In Venezuela droht eine Sozialrevolte
Verzweifelte Mütter schauten darauf, dass ihre Kinder möglichst bis Mittag schlafen – so ersparten sie sich eine Mahlzeit für ihre Liebsten. Mit diesem bizarren Beispiel aus dem Alltag veranschaulicht der venezolanische Bischof Jose Luis Azuaje Ayala das „humanitäre Desaster“ in seinem Heimatland.
Es gebe kaum noch Lebensmittel und Medikamente, Spitäler funktionierten nicht mehr, Schulen müssten geschlossen bleiben, weil der Strom fehle. Somit sei auch die Wasserversorgung kollabiert, die Kommunikation ebenso. „Da fragt man sich: Ist das Strategie der Regierung, oder liegt es an der mangelnden Wartung“, sagte der Caritas-Präsident Lateinamerikas, der am Freitag am internationalen Humanitären Kongress in Wien teilnehmen wird, gestern in der Bundeshauptstadt.
Plünderungen
Die wenigen Waren, die noch vorhanden seien, würden quasi stündlich teuer. „Die Inflation im vergangenen Monat lag bei 120 Prozent und der Mindestlohn für einen Arbeiter bei 4,5 Euro“, schildert der 61-Jährige. Die Folge: Plünderungen. „Später kommen dann diese Menschen zu uns in die Pfarren. Im Beichtgespräch entschuldigen sie sich und sagen, die generelle Knappheit an allem und der Hunger hätten sie dazu getrieben. Normalerweise würden sie das nicht machen.“
300.000 Kinder seien unterernährt, die schlimmste Not von 150.000 habe die Caritas lindern können. Zugleich lasse Staatspräsident Nicolas Maduro keine (Nahrungsmittel-)Hilfe ins Land. „An den gesperrten Grenzen steht das Militär.
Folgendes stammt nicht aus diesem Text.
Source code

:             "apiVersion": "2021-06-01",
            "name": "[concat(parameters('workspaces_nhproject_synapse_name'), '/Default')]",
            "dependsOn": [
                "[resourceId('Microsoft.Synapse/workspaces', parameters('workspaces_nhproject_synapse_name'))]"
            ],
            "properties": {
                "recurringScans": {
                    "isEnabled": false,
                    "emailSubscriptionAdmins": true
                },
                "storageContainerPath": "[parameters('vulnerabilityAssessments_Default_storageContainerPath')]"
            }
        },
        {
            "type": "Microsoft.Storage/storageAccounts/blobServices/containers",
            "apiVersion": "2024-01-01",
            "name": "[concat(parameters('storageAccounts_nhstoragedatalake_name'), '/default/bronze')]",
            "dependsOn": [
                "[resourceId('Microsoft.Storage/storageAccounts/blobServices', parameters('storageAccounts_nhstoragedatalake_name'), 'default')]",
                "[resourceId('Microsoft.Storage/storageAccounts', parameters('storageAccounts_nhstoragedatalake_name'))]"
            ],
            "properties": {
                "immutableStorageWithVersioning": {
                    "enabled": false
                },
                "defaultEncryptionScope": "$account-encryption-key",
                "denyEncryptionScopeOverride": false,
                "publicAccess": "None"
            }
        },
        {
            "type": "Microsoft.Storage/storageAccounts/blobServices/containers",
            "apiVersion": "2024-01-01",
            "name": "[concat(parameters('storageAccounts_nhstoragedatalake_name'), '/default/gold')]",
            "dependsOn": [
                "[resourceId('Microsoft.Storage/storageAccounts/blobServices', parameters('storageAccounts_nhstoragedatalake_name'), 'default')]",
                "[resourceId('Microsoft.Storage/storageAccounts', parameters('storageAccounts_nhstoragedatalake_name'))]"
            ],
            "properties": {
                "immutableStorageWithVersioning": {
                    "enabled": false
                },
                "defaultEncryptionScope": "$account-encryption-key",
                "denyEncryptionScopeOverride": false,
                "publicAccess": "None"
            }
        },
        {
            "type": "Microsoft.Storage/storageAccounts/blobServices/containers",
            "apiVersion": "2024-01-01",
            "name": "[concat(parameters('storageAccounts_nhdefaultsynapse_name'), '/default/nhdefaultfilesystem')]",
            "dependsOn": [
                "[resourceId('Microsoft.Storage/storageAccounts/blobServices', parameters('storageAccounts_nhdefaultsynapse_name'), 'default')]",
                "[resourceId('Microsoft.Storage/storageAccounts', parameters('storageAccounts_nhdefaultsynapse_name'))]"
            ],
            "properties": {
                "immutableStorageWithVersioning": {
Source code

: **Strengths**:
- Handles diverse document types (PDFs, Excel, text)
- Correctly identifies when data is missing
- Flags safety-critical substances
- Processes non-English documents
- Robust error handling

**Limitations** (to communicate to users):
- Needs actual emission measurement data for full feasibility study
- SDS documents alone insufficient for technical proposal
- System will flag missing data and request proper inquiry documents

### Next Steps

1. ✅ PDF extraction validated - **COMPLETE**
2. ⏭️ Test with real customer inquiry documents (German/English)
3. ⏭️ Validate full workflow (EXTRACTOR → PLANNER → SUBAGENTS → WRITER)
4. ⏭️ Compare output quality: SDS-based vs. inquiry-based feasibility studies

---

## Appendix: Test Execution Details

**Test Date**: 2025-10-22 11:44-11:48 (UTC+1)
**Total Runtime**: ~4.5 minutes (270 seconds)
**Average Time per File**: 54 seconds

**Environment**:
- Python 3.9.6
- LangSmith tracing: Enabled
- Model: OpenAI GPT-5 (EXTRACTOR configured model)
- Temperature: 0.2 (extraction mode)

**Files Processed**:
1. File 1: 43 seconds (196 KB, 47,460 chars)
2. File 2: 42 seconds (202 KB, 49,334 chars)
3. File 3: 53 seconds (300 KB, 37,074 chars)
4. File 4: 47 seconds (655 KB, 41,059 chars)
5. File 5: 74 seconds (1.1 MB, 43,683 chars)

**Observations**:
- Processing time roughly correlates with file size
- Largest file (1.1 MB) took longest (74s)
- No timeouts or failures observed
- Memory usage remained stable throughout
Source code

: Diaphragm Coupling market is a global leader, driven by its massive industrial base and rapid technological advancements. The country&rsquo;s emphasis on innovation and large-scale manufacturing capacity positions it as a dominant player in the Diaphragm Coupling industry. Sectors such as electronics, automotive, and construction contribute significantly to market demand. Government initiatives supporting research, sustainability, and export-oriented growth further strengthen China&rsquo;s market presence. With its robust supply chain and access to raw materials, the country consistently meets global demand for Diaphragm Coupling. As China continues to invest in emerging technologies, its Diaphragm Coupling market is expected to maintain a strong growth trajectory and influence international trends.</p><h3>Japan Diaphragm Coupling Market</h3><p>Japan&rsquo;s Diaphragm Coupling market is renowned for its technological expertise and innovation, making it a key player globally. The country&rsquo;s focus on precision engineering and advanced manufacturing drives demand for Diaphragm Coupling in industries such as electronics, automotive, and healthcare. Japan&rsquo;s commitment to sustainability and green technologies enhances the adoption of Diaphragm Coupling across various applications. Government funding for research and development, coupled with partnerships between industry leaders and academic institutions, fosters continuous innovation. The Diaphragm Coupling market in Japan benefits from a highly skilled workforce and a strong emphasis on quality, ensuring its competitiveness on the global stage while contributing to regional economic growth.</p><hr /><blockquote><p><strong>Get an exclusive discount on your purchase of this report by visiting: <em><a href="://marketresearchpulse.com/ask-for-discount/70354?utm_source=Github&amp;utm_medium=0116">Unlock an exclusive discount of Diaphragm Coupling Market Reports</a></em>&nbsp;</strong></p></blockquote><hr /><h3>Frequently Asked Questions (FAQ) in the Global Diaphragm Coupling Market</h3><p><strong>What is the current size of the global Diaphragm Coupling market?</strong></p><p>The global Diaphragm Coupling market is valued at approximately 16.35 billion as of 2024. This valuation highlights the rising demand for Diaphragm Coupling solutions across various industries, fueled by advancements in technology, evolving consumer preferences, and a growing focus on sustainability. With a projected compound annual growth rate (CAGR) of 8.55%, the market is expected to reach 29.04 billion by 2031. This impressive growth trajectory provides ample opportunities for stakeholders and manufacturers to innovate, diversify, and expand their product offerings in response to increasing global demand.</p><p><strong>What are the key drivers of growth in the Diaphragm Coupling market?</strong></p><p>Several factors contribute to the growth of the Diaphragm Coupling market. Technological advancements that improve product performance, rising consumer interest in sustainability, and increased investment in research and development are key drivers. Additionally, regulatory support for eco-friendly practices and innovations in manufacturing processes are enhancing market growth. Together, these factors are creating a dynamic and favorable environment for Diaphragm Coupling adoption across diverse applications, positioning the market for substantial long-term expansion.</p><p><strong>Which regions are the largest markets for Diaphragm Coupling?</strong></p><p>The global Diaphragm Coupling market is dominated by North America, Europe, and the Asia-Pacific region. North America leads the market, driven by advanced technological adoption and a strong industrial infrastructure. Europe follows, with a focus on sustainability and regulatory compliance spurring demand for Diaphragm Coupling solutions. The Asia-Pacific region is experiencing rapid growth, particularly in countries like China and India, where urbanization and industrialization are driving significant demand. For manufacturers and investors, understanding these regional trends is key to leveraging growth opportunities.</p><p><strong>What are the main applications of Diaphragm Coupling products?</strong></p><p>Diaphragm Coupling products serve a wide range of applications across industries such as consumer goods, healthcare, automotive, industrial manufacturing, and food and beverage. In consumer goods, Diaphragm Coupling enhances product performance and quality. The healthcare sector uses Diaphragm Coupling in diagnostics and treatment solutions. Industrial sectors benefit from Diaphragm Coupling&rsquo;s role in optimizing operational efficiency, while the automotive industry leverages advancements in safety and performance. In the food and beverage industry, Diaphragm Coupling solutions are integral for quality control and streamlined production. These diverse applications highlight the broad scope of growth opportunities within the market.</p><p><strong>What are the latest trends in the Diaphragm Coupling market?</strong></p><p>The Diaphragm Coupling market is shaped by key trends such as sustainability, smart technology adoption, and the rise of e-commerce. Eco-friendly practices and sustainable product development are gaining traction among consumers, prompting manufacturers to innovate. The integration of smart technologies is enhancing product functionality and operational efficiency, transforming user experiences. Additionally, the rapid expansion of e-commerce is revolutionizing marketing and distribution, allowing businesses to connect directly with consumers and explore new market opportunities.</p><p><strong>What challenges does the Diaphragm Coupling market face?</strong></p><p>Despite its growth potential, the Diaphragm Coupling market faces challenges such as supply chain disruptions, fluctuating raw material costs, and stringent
Wir organisieren unsere Transporte daher über Trampelpfade. Die Leute, die diese Wege kennen, müssen wir freilich bezahlen“, sagt der Geistliche.
Für die dramatische Situation macht der Bischof die Regierung verantwortlich, die er „totalitär“ nennt. Im aktuellen Machtkampf stehe die venezolanische Kirche für einen Dialog, doch den lehne Maduro ab. Falls sich die Lage nicht bald entspanne, könnte es zu einem breiten Aufschrei in der Gesellschaft, zu einer Sozialrevolte kommen, warnt Jose Luis Azuaje Ayala.